Work instructions: Copy out the text about John, a Nigerian refugee in Diyarbakır, in full and word for word.

The ‘Right to Life’ is the most basic and inalienable human right. However, those who have to leave their country to claim their right to life may have to pay a heavy price for it. Our corporate communication expert Çiğdem Güner tells the story of John*, a Nigerian refugee living in Diyarbakır.

Istanbul experienced the heaviest snowfall in its recent history in late January 2022. The temperature dropped below zero, the city surrendered to white, life almost stopped. While the cold of snow was fresh in our memories, sad news from Edirne reminded us that winter, which we complained about for “stopping normal life”, sometimes actually costs life: 19 refugees froze to death on the border. Unfortunately, this was not the first news we heard.

I heard this life-death struggle firsthand in an interview I conducted in Diyarbakır. I would like to tell you the story of John. His Journey started in Nigeria and led him to Iran, then Turkey.

Given records:
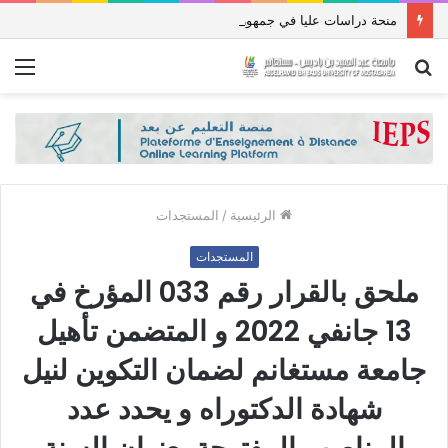
منحة دراسات عليا في جمهورية باكستان الإسلامية للعام الدراسي 2027/2026
بحث
الق
عن
الرئيسية
/
المستجدات
المستجدات
ملحق بالقرار رقم 033 المؤرخ في
13 جانفي 2022 و المتضمن تأهيل
جامعة مستغانم لضمان التكوين لنيل
شهادة الدكتوراه و يحدد عدد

Your solution:
The ‘Right to Life’ is the most basic and inalienable human right. However, those who have to leave their country to claim their right to life may have to pay a heavy price for it. Our corporate communication expert Çiğdem Güner tells the story of John*, a Nigerian refugee living in Diyarbakır.

Istanbul experienced the heaviest snowfall in its recent history in late January 2022. The temperature dropped below zero, the city surrendered to white, life almost stopped. While the cold of snow was fresh in our memories, sad news from Edirne reminded us that winter, which we complained about for “stopping normal life”, sometimes actually costs life: 19 refugees froze to death on the border. Unfortunately, this was not the first news we heard.

I heard this life-death struggle firsthand in an interview I conducted in Diyarbakır. I would like to tell you the story of John. His Journey started in Nigeria and led him to Iran, then Turkey.